→ What is expected
Once you find the line with "wall art: none [65,59,181,204]" in the data that follows, repeat it and every line after it exactly, through the line with "cup: none [367,344,406,378]".

Data extracted from a collection
BEGIN

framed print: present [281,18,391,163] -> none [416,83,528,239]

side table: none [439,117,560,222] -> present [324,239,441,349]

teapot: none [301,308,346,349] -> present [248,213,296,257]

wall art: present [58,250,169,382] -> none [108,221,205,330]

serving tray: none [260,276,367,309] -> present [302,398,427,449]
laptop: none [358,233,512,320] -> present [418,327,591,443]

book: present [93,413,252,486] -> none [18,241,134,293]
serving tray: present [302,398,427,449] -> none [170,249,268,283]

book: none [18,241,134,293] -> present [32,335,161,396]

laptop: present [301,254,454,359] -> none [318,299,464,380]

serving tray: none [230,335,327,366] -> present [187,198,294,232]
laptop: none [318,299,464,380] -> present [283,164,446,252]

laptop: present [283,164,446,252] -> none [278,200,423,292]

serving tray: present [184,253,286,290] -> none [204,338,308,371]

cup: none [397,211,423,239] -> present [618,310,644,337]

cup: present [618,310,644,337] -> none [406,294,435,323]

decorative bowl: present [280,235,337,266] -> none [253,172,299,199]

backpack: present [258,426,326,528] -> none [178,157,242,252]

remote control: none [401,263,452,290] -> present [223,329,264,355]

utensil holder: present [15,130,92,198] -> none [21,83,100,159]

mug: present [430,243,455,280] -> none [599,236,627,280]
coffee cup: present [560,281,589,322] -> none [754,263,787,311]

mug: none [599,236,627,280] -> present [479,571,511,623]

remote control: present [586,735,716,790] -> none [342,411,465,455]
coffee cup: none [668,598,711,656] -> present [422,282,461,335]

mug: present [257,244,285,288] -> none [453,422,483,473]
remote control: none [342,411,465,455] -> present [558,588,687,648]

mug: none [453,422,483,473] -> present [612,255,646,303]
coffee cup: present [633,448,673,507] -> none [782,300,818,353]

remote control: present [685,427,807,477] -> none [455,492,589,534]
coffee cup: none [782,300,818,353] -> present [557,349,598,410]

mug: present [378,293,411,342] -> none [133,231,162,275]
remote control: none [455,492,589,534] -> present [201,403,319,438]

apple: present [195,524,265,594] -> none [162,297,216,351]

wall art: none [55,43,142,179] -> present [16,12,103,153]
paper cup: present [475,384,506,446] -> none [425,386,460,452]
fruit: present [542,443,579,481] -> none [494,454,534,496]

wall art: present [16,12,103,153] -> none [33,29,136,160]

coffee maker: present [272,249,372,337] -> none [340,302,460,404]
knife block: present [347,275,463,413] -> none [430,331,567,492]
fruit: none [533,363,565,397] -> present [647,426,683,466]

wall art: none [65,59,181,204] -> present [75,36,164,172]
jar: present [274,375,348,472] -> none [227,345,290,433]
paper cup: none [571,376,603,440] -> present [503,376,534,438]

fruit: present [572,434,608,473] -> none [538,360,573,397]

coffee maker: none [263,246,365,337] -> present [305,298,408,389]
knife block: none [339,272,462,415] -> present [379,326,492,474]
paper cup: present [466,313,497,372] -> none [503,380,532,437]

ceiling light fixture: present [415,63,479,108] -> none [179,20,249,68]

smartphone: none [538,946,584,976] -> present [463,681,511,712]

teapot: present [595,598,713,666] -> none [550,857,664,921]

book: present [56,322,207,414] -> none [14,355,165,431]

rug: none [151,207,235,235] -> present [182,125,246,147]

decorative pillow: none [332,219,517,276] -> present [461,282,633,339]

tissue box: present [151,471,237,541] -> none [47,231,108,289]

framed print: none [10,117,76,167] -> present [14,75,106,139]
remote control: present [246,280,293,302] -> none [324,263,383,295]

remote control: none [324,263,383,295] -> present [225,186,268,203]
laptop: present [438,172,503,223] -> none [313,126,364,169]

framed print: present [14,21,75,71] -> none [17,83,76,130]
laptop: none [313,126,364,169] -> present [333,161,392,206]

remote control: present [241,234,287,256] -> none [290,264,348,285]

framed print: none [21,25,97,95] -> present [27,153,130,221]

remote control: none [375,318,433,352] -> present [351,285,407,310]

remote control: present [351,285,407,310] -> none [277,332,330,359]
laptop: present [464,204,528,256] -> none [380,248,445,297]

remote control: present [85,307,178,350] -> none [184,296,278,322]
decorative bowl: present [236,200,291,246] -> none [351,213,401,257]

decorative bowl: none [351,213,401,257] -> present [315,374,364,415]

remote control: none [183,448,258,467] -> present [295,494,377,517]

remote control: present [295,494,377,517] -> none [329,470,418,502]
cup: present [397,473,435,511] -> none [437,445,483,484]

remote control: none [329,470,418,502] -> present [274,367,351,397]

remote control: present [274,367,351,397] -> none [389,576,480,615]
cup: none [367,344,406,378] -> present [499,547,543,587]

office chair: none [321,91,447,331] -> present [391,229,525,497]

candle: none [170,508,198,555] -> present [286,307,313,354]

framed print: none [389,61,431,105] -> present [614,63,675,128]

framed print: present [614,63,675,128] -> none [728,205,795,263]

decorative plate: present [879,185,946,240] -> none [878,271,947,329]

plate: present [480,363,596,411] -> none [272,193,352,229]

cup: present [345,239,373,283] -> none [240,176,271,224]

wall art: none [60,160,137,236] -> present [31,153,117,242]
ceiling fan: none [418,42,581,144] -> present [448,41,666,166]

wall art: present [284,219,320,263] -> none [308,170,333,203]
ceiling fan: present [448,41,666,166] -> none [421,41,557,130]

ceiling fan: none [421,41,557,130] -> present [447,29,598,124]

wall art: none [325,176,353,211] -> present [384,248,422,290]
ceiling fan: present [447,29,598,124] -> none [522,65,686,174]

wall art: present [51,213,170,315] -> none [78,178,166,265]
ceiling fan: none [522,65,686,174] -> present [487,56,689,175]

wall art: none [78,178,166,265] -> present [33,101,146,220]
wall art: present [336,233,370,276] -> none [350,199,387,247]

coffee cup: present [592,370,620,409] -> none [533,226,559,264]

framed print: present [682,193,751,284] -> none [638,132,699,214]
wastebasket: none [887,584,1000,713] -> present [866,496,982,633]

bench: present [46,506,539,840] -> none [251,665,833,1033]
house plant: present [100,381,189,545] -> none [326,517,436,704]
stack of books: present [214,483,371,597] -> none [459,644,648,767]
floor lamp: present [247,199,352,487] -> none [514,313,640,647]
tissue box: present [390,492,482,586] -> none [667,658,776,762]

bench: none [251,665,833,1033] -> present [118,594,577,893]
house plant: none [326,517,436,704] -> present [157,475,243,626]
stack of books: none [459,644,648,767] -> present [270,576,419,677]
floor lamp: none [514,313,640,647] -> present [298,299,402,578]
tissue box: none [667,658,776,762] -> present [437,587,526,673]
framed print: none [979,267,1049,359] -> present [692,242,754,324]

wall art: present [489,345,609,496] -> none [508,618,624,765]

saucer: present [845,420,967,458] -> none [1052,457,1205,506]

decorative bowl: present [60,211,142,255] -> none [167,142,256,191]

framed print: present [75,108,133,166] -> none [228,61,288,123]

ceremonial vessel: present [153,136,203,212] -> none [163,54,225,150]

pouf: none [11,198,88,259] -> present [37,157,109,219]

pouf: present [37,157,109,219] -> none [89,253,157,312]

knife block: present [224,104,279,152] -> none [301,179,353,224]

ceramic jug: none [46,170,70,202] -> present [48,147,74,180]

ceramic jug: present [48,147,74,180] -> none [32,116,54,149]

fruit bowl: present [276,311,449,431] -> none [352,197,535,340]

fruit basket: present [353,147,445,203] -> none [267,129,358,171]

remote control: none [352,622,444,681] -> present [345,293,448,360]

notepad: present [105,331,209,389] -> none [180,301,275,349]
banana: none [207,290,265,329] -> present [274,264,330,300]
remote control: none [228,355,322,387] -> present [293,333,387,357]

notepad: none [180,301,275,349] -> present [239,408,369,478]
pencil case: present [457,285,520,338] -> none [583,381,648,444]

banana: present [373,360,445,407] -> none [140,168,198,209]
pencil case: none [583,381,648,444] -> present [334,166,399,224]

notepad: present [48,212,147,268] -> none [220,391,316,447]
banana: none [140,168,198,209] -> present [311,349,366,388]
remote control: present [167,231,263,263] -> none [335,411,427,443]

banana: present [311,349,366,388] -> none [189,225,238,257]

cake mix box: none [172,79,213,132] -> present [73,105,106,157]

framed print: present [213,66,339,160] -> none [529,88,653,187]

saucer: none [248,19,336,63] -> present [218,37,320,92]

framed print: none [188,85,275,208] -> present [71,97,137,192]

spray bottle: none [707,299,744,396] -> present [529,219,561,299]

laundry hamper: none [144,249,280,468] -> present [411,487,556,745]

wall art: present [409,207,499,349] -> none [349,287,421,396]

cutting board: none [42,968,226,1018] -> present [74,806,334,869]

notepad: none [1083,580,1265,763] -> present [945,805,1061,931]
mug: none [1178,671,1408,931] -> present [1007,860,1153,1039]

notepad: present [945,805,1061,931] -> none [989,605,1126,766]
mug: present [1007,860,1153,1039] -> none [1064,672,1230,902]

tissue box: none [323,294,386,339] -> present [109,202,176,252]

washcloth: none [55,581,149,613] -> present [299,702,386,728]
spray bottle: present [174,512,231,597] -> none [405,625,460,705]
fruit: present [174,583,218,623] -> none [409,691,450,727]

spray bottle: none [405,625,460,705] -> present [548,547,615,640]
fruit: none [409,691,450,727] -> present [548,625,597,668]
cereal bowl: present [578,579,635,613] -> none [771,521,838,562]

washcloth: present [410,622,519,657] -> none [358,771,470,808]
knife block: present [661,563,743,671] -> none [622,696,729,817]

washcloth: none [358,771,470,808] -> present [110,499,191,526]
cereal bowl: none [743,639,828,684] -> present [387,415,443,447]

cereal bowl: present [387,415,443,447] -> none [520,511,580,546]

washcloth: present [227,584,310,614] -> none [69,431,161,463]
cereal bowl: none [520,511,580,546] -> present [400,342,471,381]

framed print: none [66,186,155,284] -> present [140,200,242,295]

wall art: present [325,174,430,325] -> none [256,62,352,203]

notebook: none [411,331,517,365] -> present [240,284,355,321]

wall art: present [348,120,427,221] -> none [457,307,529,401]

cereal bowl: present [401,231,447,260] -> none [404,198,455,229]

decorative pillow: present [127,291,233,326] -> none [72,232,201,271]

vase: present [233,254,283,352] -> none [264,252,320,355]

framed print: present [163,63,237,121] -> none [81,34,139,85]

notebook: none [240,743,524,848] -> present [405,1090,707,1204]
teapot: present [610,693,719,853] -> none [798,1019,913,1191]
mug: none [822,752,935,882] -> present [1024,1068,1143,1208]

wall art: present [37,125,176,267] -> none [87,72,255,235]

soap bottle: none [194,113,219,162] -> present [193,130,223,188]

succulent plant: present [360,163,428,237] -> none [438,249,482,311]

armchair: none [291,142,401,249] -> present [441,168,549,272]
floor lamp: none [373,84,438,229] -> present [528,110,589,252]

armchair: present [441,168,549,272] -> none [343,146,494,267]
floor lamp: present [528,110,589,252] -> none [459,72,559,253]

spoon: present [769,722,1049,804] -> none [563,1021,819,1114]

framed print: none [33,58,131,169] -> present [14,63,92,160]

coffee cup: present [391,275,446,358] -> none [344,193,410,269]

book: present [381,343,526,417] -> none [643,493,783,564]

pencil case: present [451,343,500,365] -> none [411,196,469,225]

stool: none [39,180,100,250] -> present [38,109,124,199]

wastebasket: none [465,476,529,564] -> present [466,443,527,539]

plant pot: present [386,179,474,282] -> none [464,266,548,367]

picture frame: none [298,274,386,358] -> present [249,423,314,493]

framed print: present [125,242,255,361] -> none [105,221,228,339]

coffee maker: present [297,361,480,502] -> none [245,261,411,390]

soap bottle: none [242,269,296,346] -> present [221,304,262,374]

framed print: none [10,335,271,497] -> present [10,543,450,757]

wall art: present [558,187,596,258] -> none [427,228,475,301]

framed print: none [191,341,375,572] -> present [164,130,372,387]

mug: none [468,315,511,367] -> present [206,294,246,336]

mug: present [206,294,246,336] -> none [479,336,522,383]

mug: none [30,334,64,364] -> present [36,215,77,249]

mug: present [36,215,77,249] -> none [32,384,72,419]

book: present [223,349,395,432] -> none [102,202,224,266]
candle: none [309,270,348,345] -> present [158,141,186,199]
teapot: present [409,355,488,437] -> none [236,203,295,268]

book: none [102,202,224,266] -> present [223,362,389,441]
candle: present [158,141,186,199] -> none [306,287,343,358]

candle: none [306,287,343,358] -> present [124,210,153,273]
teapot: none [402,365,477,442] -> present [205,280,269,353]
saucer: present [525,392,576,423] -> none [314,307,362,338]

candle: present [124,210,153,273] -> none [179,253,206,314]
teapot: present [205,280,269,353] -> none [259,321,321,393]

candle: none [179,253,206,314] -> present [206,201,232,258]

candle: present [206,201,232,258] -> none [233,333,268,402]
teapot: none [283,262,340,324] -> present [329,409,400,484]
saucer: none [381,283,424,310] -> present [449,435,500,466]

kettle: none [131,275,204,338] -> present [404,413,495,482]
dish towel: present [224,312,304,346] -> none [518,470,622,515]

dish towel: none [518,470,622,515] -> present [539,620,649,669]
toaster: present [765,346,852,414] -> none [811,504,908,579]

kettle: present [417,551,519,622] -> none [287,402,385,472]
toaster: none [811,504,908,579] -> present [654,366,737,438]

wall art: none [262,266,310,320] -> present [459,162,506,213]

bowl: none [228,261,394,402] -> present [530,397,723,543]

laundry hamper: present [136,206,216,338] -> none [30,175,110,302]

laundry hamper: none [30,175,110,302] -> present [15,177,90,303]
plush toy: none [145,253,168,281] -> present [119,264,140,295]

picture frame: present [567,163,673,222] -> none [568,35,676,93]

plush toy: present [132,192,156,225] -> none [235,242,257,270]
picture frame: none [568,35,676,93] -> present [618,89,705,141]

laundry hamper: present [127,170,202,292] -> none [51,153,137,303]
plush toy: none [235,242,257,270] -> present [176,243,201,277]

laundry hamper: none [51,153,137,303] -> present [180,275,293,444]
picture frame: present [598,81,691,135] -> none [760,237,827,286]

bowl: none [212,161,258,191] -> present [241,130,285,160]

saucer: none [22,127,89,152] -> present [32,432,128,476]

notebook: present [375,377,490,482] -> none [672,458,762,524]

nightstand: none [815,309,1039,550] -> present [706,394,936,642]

END

→ Written answer
wall art: none [65,59,181,204] -> present [75,36,164,172]
jar: present [274,375,348,472] -> none [227,345,290,433]
paper cup: none [571,376,603,440] -> present [503,376,534,438]

fruit: present [572,434,608,473] -> none [538,360,573,397]

coffee maker: none [263,246,365,337] -> present [305,298,408,389]
knife block: none [339,272,462,415] -> present [379,326,492,474]
paper cup: present [466,313,497,372] -> none [503,380,532,437]

ceiling light fixture: present [415,63,479,108] -> none [179,20,249,68]

smartphone: none [538,946,584,976] -> present [463,681,511,712]

teapot: present [595,598,713,666] -> none [550,857,664,921]

book: present [56,322,207,414] -> none [14,355,165,431]

rug: none [151,207,235,235] -> present [182,125,246,147]

decorative pillow: none [332,219,517,276] -> present [461,282,633,339]

tissue box: present [151,471,237,541] -> none [47,231,108,289]

framed print: none [10,117,76,167] -> present [14,75,106,139]
remote control: present [246,280,293,302] -> none [324,263,383,295]

remote control: none [324,263,383,295] -> present [225,186,268,203]
laptop: present [438,172,503,223] -> none [313,126,364,169]

framed print: present [14,21,75,71] -> none [17,83,76,130]
laptop: none [313,126,364,169] -> present [333,161,392,206]

remote control: present [241,234,287,256] -> none [290,264,348,285]

framed print: none [21,25,97,95] -> present [27,153,130,221]

remote control: none [375,318,433,352] -> present [351,285,407,310]

remote control: present [351,285,407,310] -> none [277,332,330,359]
laptop: present [464,204,528,256] -> none [380,248,445,297]

remote control: present [85,307,178,350] -> none [184,296,278,322]
decorative bowl: present [236,200,291,246] -> none [351,213,401,257]

decorative bowl: none [351,213,401,257] -> present [315,374,364,415]

remote control: none [183,448,258,467] -> present [295,494,377,517]

remote control: present [295,494,377,517] -> none [329,470,418,502]
cup: present [397,473,435,511] -> none [437,445,483,484]

remote control: none [329,470,418,502] -> present [274,367,351,397]

remote control: present [274,367,351,397] -> none [389,576,480,615]
cup: none [367,344,406,378] -> present [499,547,543,587]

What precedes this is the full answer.